This article is part of the supplement: Proceedings from the Great Lakes Bioinformatics Conference 2011
Interfacing medicinal chemistry with structural bioinformatics: implications for T box riboswitch RNA drug discovery
1 Department of Chemistry, Leipzig University, Leipzig, Germany
2 Department of Chemistry & Biochemistry, Ohio University, Athens, OH, USA
BMC Bioinformatics 2012, 13(Suppl 2):S5 doi:10.1186/1471-2105-13-S2-S5Published: 13 March 2012
The T box riboswitch controls bacterial transcription by structurally responding to tRNA aminoacylation charging ratios. Knowledge of the thermodynamic stability difference between two competing structural elements within the riboswitch, the terminator and the antiterminator, is critical for effective T box-targeted drug discovery.

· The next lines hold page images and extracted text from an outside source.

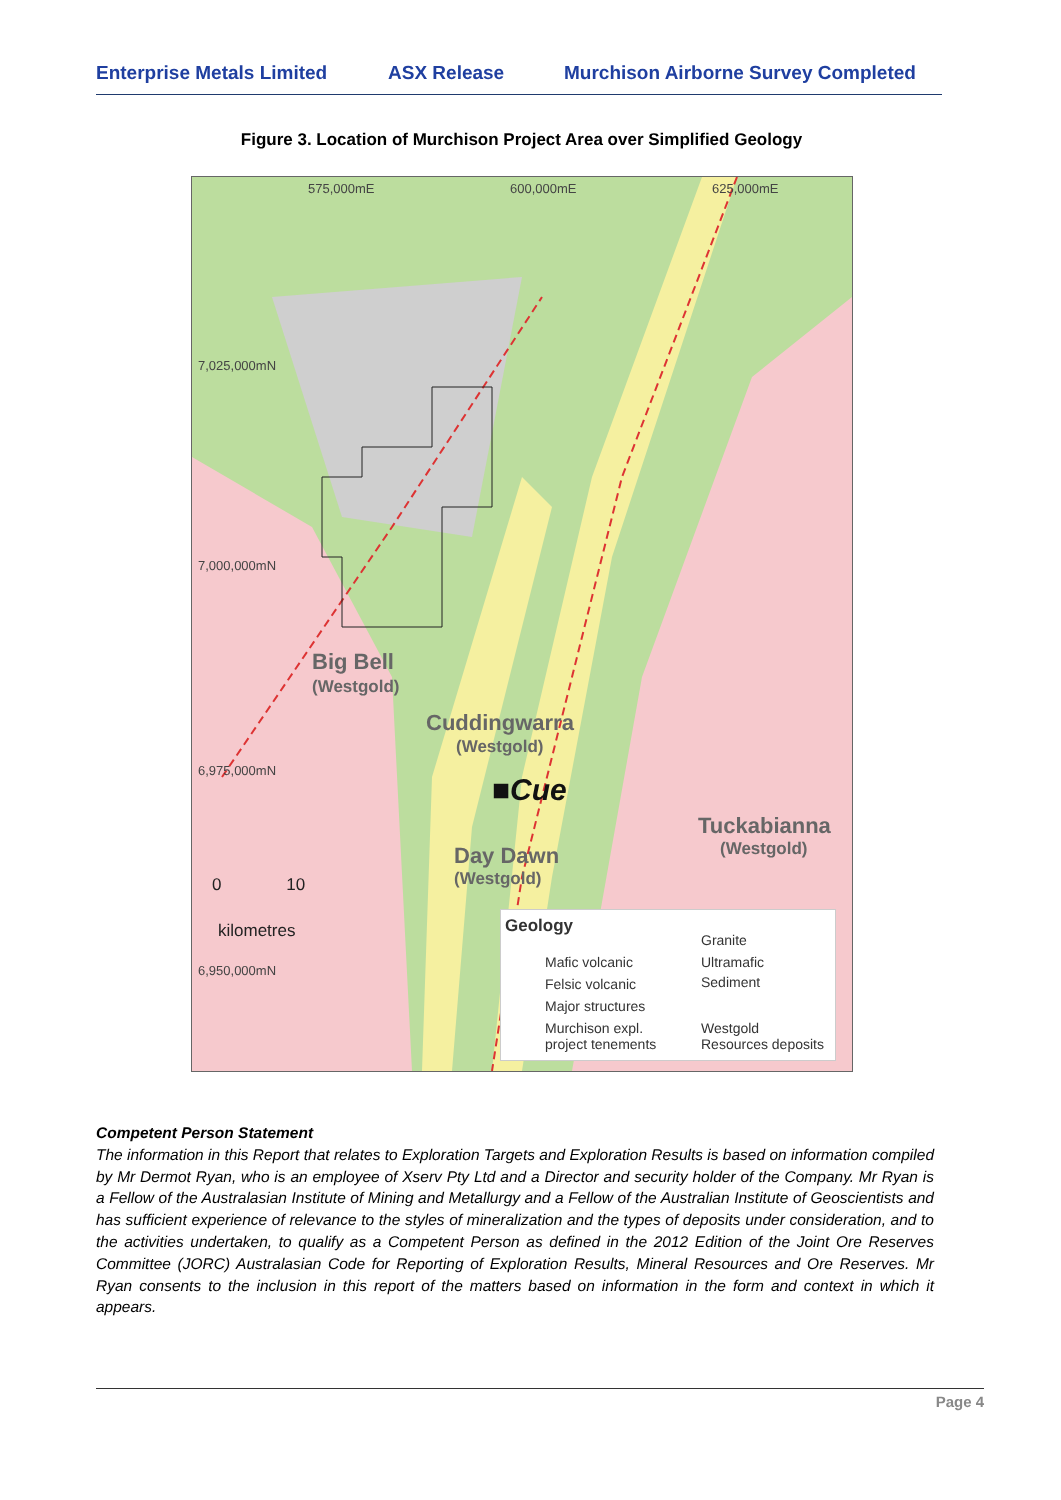Enterprise Metals Limited ASX Release Murchison Airborne Survey Completed
Figure 3. Location of Murchison Project Area over Simplified Geology
575,000mE 600,000mE 625,000mE
7,025,000mN
7,000,000mN
6,975,000mN
6,950,000mN
Big Bell
(Westgold)
Cuddingwarra
(Westgold)
■Cue
Day Dawn
(Westgold)
Tuckabianna
(Westgold)
0 10
kilometres
Geology
Mafic volcanic
Felsic volcanic
Major structures
Murchison expl.
project tenements
Granite
Ultramafic
Sediment
Westgold
Resources deposits
Competent Person Statement
The information in this Report that relates to Exploration Targets and Exploration Results is based on information compiled by Mr Dermot Ryan, who is an employee of Xserv Pty Ltd and a Director and security holder of the Company. Mr Ryan is a Fellow of the Australasian Institute of Mining and Metallurgy and a Fellow of the Australian Institute of Geoscientists and has sufficient experience of relevance to the styles of mineralization and the types of deposits under consideration, and to the activities undertaken, to qualify as a Competent Person as defined in the 2012 Edition of the Joint Ore Reserves Committee (JORC) Australasian Code for Reporting of Exploration Results, Mineral Resources and Ore Reserves. Mr Ryan consents to the inclusion in this report of the matters based on information in the form and context in which it appears.
Page 4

The ΔG of aminoacyl tRNA synthetase (aaRS) T box riboswitch terminators and antiterminators was predicted using DINAMelt and the resulting ΔΔG (ΔGTerminator - ΔGAntiterminator) values were compared.
Average ΔΔG values did not differ significantly between the bacterial species analyzed, but there were significant differences based on the type of aaRS.
The data indicate that, of the bacteria studied, there is little potential for drug targeting based on overall bacteria-specific thermodynamic differences of the T box antiterminator vs. terminator stability, but that aaRS-specific thermodynamic differences could possibly be exploited for designing drug specificity.